__Records for the exercise__
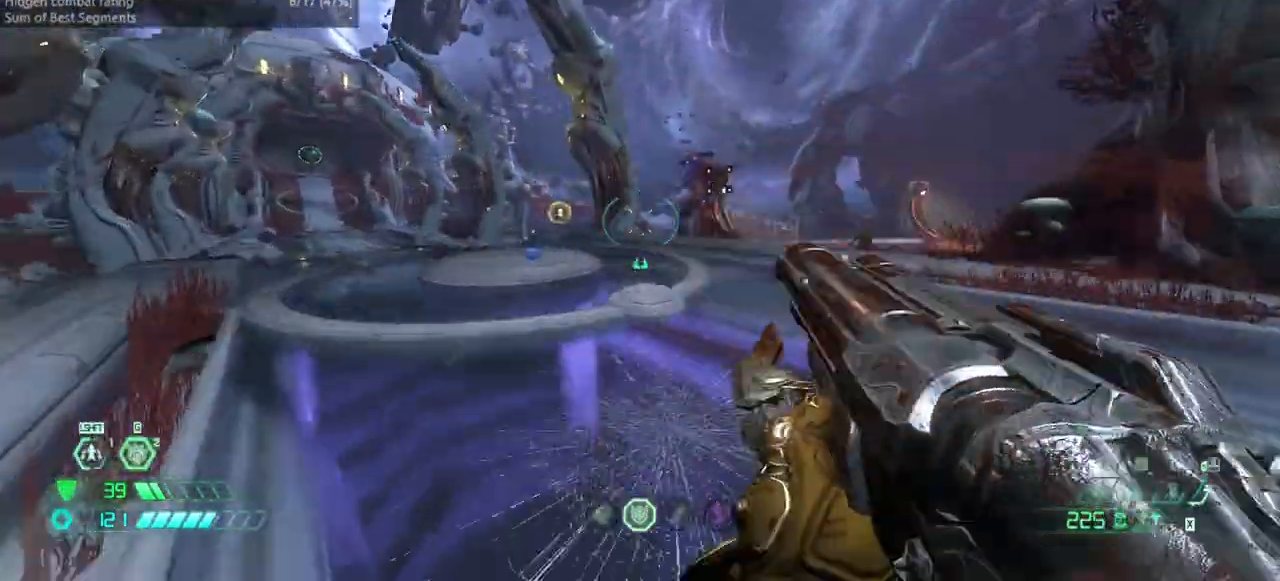
{"keys": ["hc", "jump", "l"], "events": [[67, "bl", "up"], [367, "fw", "up"], [367, "jump", "down"], [500, "hc", "down"]]}
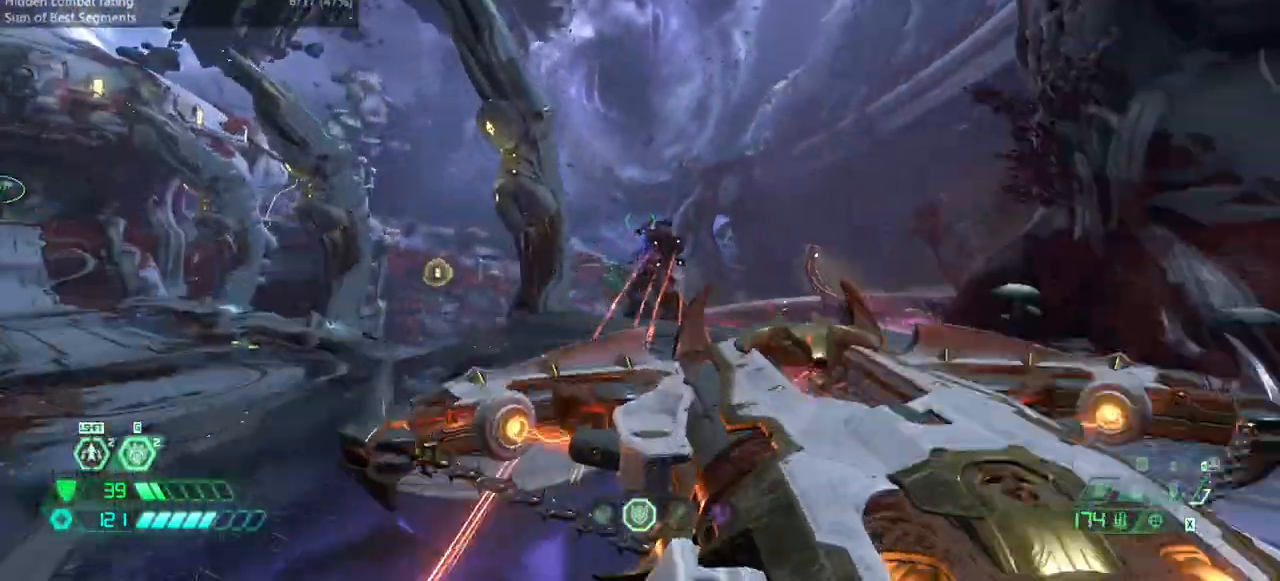
{"keys": ["fw", "l"], "events": [[100, "hc", "up"], [133, "jump", "up"], [167, "dash", "down"], [233, "fw", "down"], [367, "dash", "up"]]}
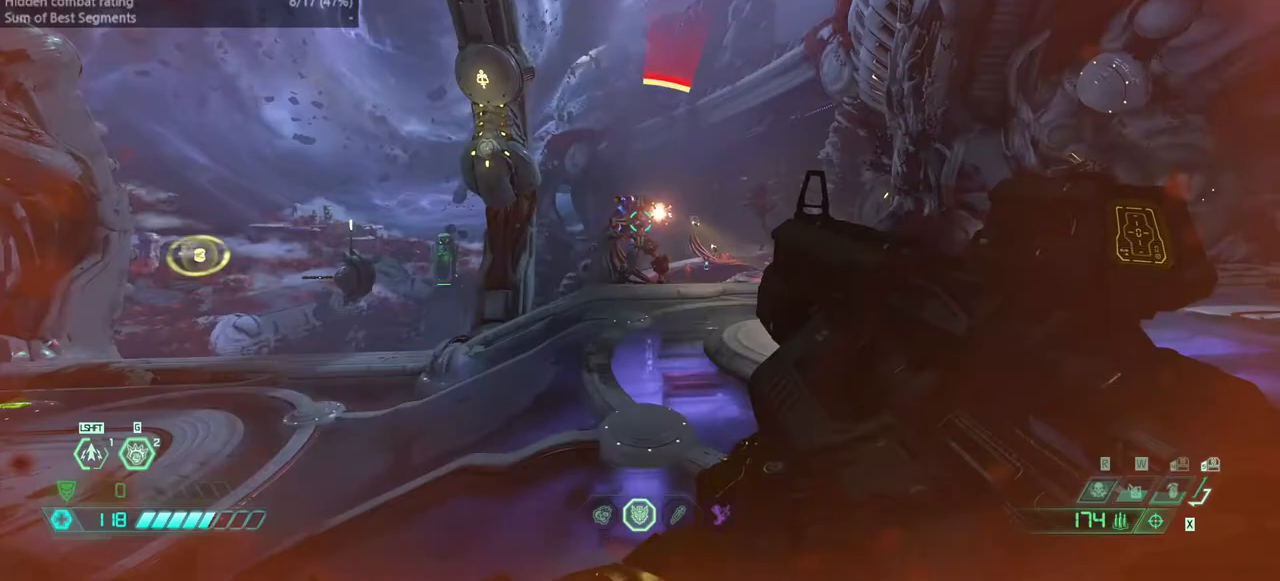
{"keys": ["fw", "jump", "r"], "events": [[233, "ssg", "down"], [333, "ssg", "up"], [433, "l", "up"], [467, "jump", "down"], [467, "r", "down"]]}
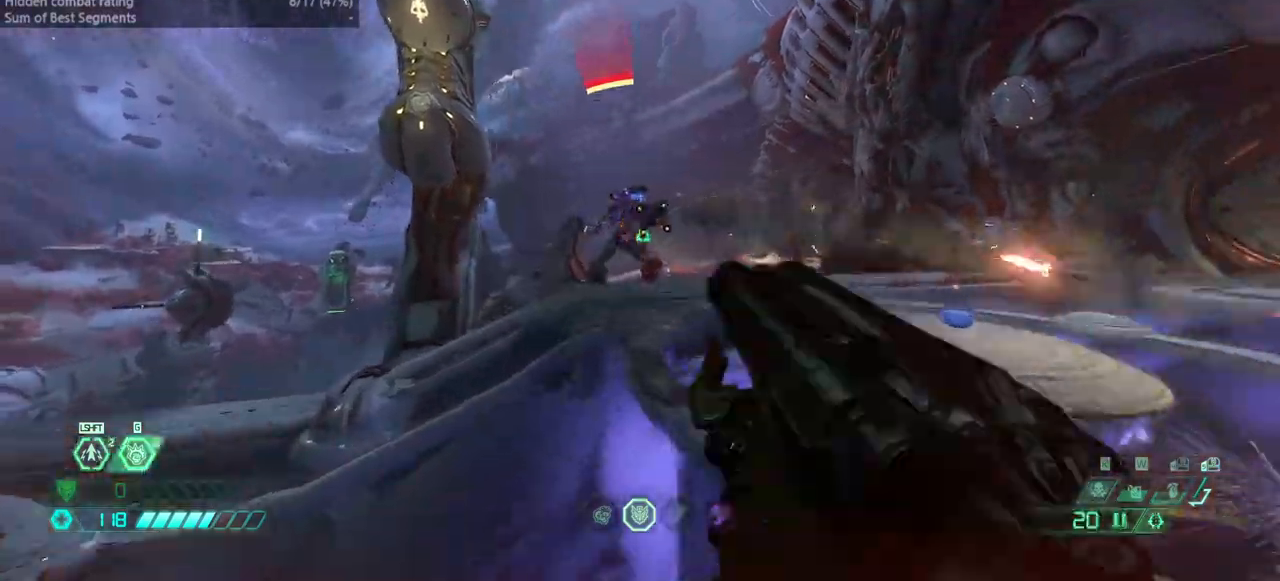
{"keys": ["r"], "events": [[67, "dash", "down"], [67, "jump", "up"], [200, "dash", "up"], [267, "hc", "down"], [300, "hc", "up"], [300, "jump", "down"], [433, "jump", "up"], [500, "fw", "up"]]}
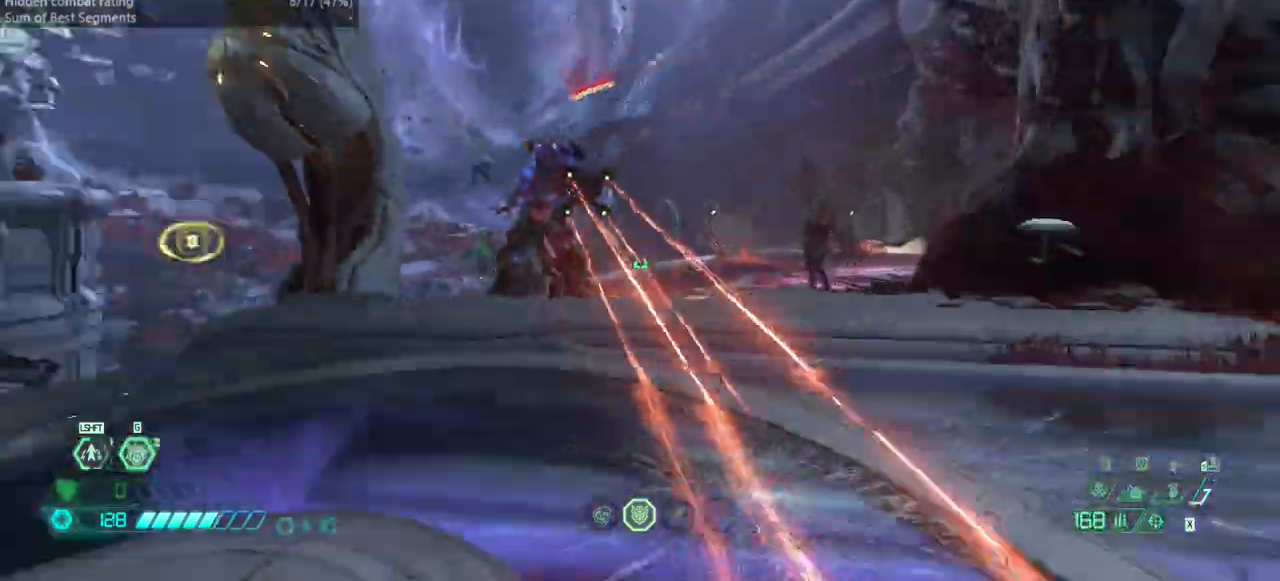
{"keys": ["bw", "l"], "events": [[133, "bw", "down"], [167, "jump", "down"], [233, "dash", "down"], [300, "jump", "up"], [367, "dash", "up"], [433, "r", "up"], [467, "l", "down"]]}
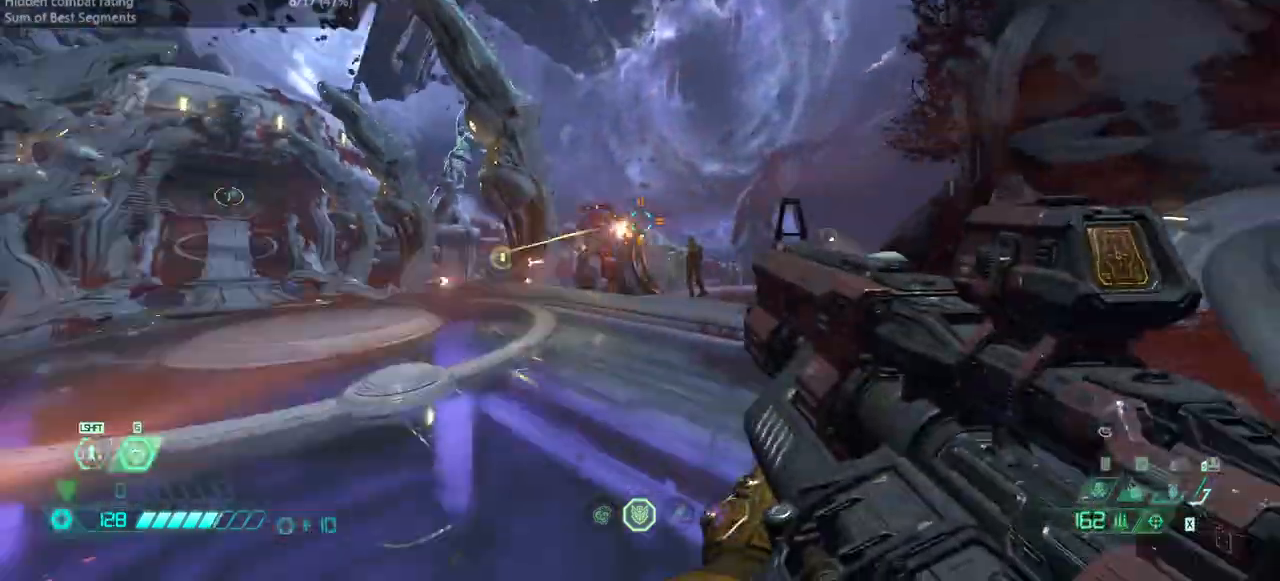
{"keys": ["dash", "fw", "l"], "events": [[67, "bw", "up"], [133, "ssg", "down"], [233, "ssg", "up"], [300, "fw", "down"], [367, "jump", "down"], [467, "dash", "down"], [467, "jump", "up"]]}
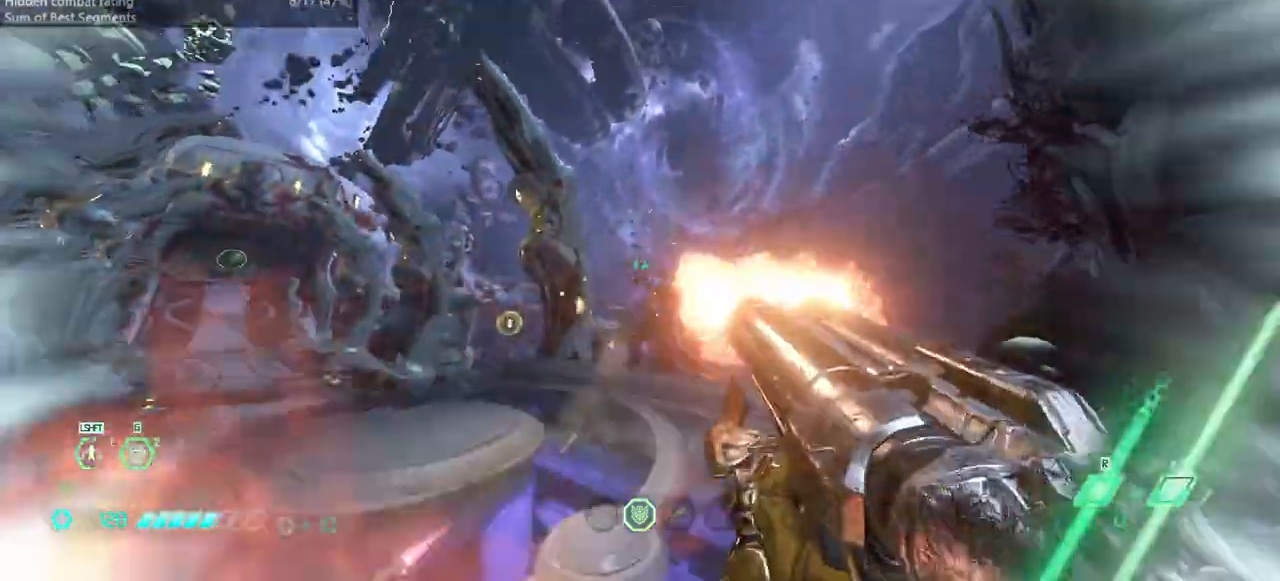
{"keys": ["l"], "events": [[100, "dash", "up"], [100, "fw", "up"], [267, "hc", "down"], [300, "hc", "up"]]}
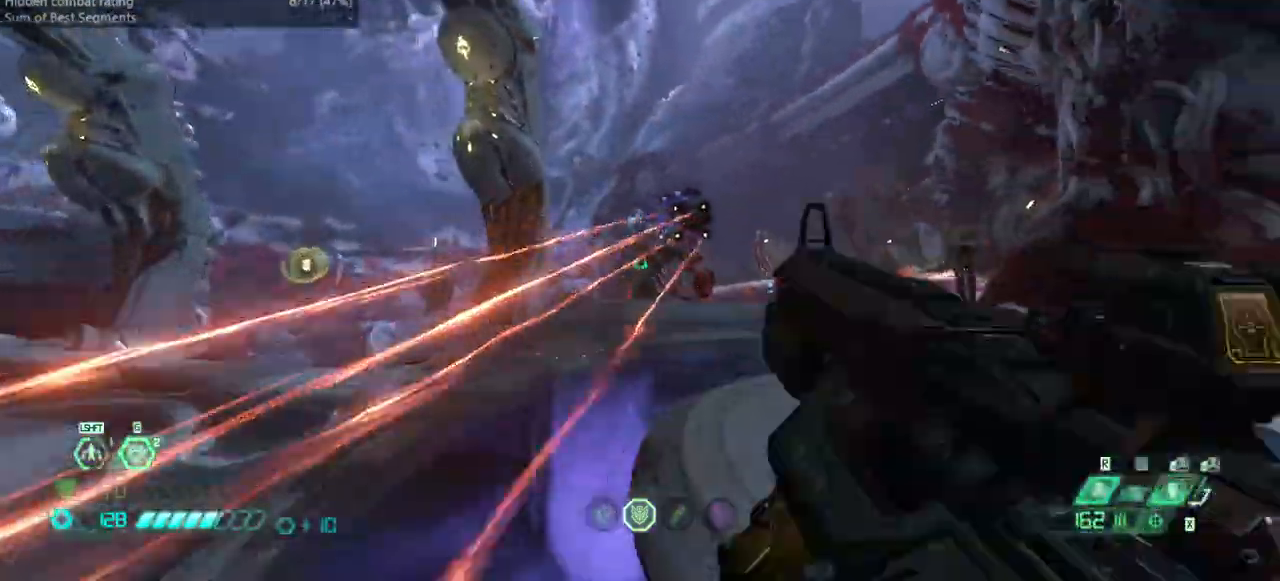
{"keys": ["l"], "events": [[33, "jump", "down"], [67, "dash", "down"], [167, "jump", "up"], [267, "dash", "up"], [333, "ssg", "down"], [467, "ssg", "up"]]}
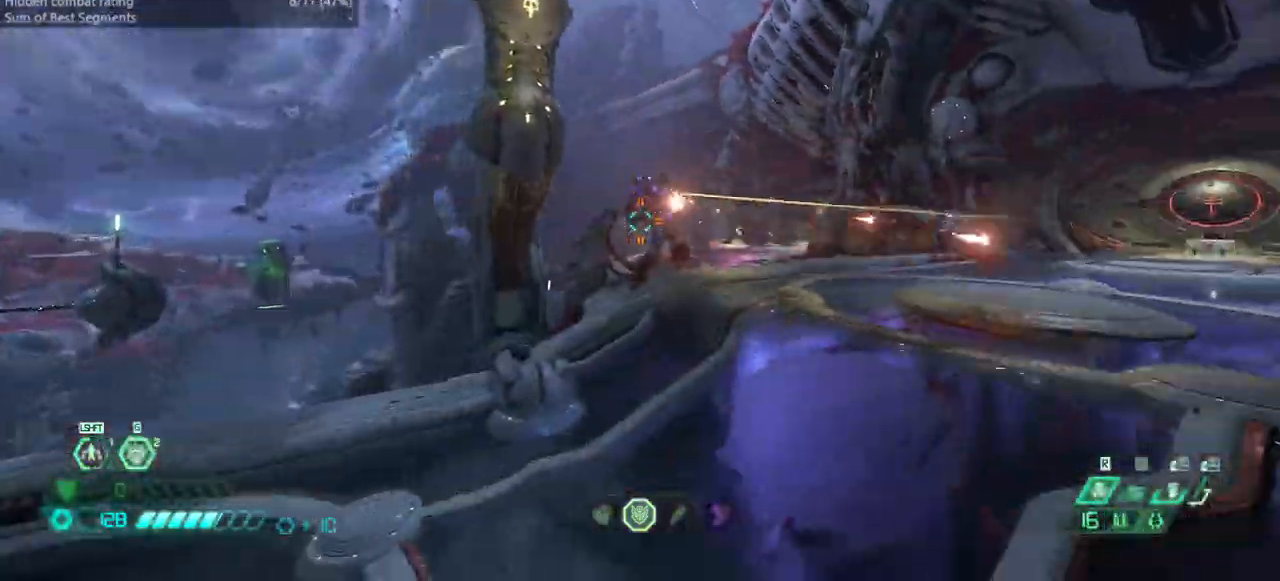
{"keys": ["fw", "r"], "events": [[33, "fw", "down"], [133, "jump", "down"], [133, "l", "up"], [133, "r", "down"], [300, "dash", "down"], [300, "jump", "up"], [433, "dash", "up"]]}
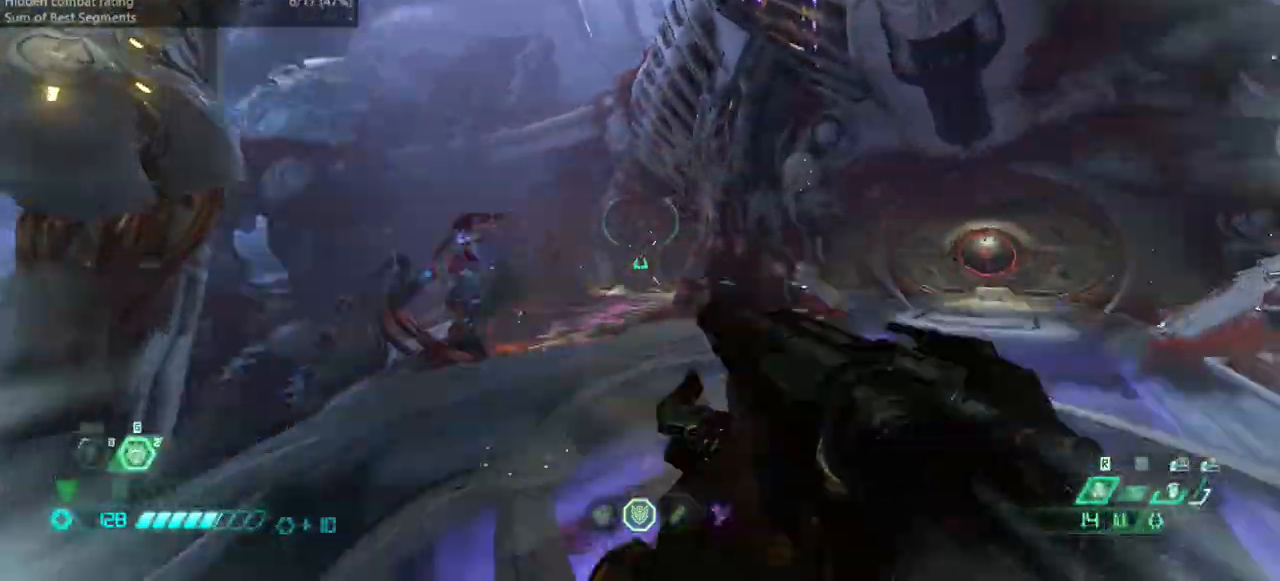
{"keys": ["fb", "fw"], "events": [[33, "hc", "down"], [100, "hc", "up"], [300, "r", "up"], [367, "dash", "down"], [433, "fb", "down"], [500, "dash", "up"]]}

__Task details__
Although the records contain pictures, transcribe only their text, exactly as written.

__Solution to this exercise__
{"keys": ["hc", "jump", "l"], "events": [[67, "bl", "up"], [367, "fw", "up"], [367, "jump", "down"], [500, "hc", "down"]]}
{"keys": ["fw", "l"], "events": [[100, "hc", "up"], [133, "jump", "up"], [167, "dash", "down"], [233, "fw", "down"], [367, "dash", "up"]]}
{"keys": ["fw", "jump", "r"], "events": [[233, "ssg", "down"], [333, "ssg", "up"], [433, "l", "up"], [467, "jump", "down"], [467, "r", "down"]]}
{"keys": ["r"], "events": [[67, "dash", "down"], [67, "jump", "up"], [200, "dash", "up"], [267, "hc", "down"], [300, "hc", "up"], [300, "jump", "down"], [433, "jump", "up"], [500, "fw", "up"]]}
{"keys": ["bw", "l"], "events": [[133, "bw", "down"], [167, "jump", "down"], [233, "dash", "down"], [300, "jump", "up"], [367, "dash", "up"], [433, "r", "up"], [467, "l", "down"]]}
{"keys": ["dash", "fw", "l"], "events": [[67, "bw", "up"], [133, "ssg", "down"], [233, "ssg", "up"], [300, "fw", "down"], [367, "jump", "down"], [467, "dash", "down"], [467, "jump", "up"]]}
{"keys": ["l"], "events": [[100, "dash", "up"], [100, "fw", "up"], [267, "hc", "down"], [300, "hc", "up"]]}
{"keys": ["l"], "events": [[33, "jump", "down"], [67, "dash", "down"], [167, "jump", "up"], [267, "dash", "up"], [333, "ssg", "down"], [467, "ssg", "up"]]}
{"keys": ["fw", "r"], "events": [[33, "fw", "down"], [133, "jump", "down"], [133, "l", "up"], [133, "r", "down"], [300, "dash", "down"], [300, "jump", "up"], [433, "dash", "up"]]}
{"keys": ["fb", "fw"], "events": [[33, "hc", "down"], [100, "hc", "up"], [300, "r", "up"], [367, "dash", "down"], [433, "fb", "down"], [500, "dash", "up"]]}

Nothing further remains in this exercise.